欧阳伯渊喝完一杯茶,已经在心里盘算好了。
七天,不吃不喝七天,那对男女一定毫无战斗力。那时候他再去把那两人弄出来,男的嘛,就杀了干脆。
至于女的嘛……
欧阳伯渊脑海中又浮现中轿子里那婀娜的身影,嘴角勾起一个诡异的笑。
然而自以为算策无遗的南域摄政王叔,这一次偏偏算错了。
苏泠月和纳兰澈雪并不像其他被迷宫困住的人那般疯狂的找出口直到体力衰竭,他们只找了半个时辰的路,就发现这里的不对劲。
于是换了个谁也想不到的法子开路,当然如果换成其他的人,也根本没有打碎石墙开路的能耐。
欧阳伯渊做梦也没有想到,他自以为能困住神仙的迷宫,已经被纳兰澈雪拆的千疮百孔。
估摸着过了半个时辰,纳兰澈雪已经拆了七八十道石墙,苏泠月回头看他们走过的路,啧啧道:“原本复杂的迷宫,把墙拆了看起来就顺眼的多了。”

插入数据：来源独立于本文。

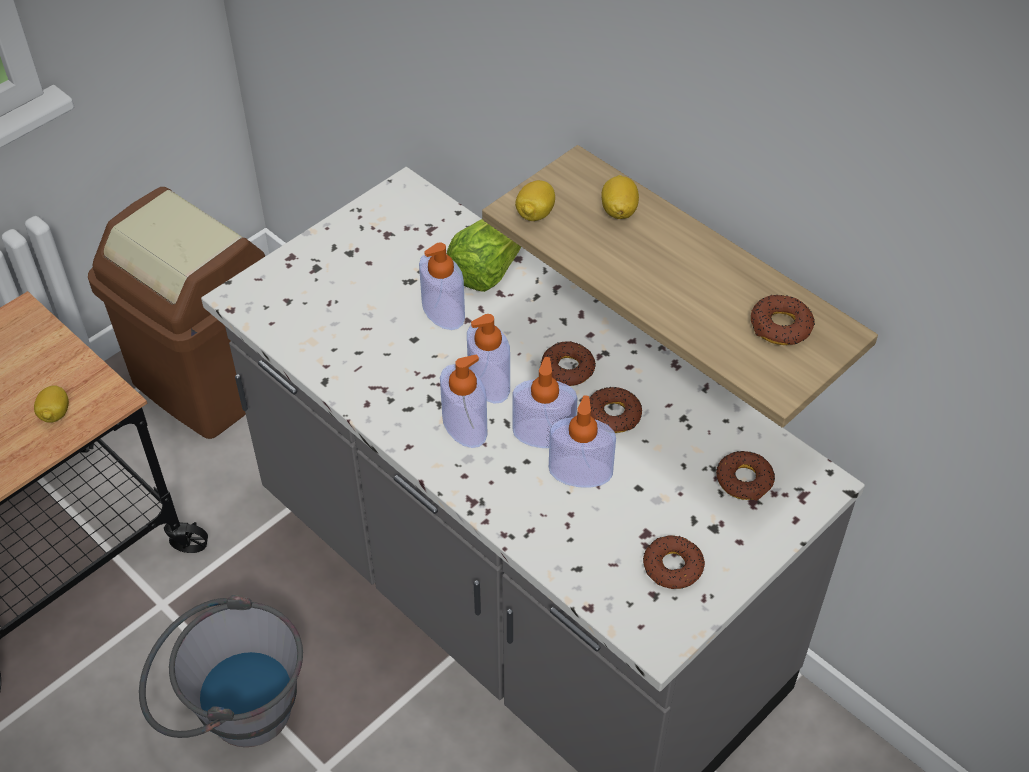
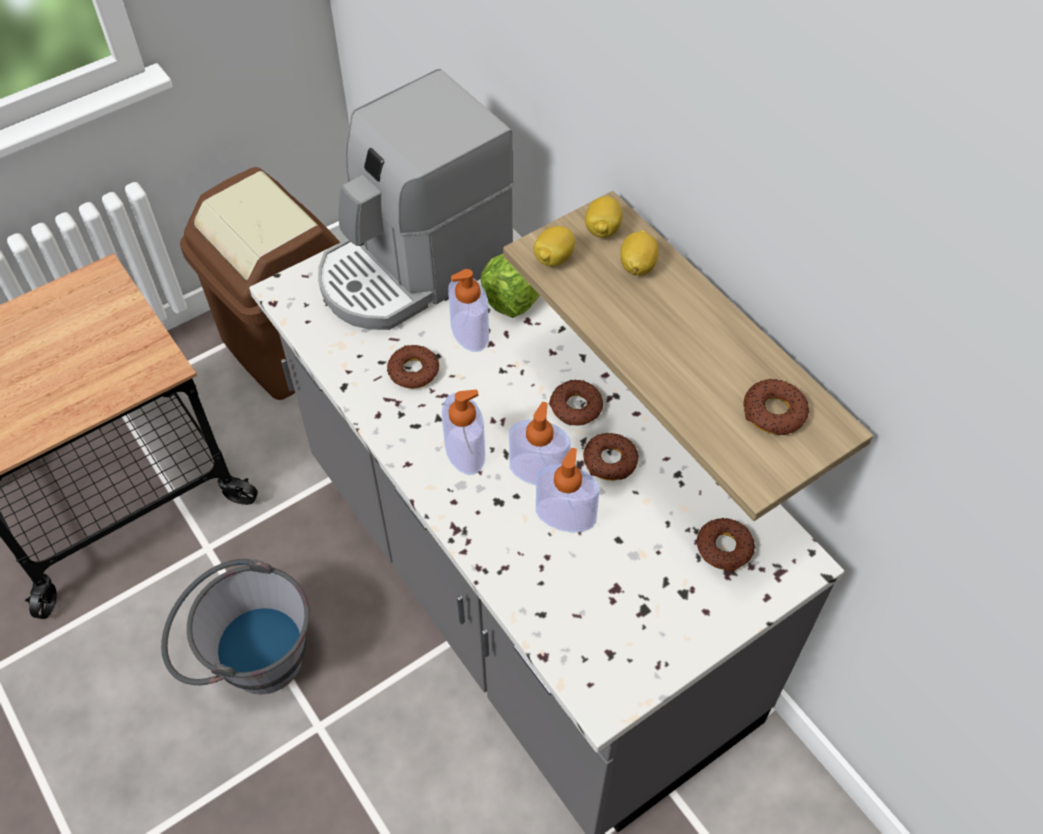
camera: 10 degrees right, 5 degrees up
(55, 414) = (112, 374): lemon -> lemon (602, 230)
(370, 258) = (413, 268): none -> coffee machine
(489, 382) = (497, 409): soap dispenser -> none
(672, 566) = (634, 627): donut -> donut (413, 371)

纳兰澈雪回头,看着那条笔直的通道,点点头,而后扫了一眼地上的白骨,道:“一路走来,白骨越来越多。这些白骨应该是先前困死在这里的人的尸骨。看来我们离出口越来越近了。”
苏泠月看着纳兰澈雪手掌覆盖在面前的墙上,正要运功,忽地伸手覆盖在他手背上,道:“澈雪,你已经连着拆了八十道墙了,换我来吧。”
纳兰澈雪淡淡一笑,反手握住苏泠月的手,眸子绞着她:“月儿心疼我了?”
“才、才没有!”苏泠月口是心非的别过头,“我就是看你拆墙起劲,自个手痒也想试试。”
“手痒?”纳兰澈雪眸子危险的眯了起来,抓着她的手凑在自己唇边,轻轻吻着她的手心,“口是心非的小东西,我舍不得你碰这些粗活。不过拆些墙罢了,不费什么劲儿。”
“你才小东西!”苏泠月睁大眼睛看着纳兰澈雪,她活了两辈子,还从没有人这么叫过她,她可一直是大姐大,跟小东西不沾边。
“月儿嫌我小?”纳兰澈雪忽地身子紧紧贴了上去,将她禁锢在怀里,眼神可疑的向下瞟了瞟,“在洞房里,月儿不是瞧过了么,怎么不满意吗?”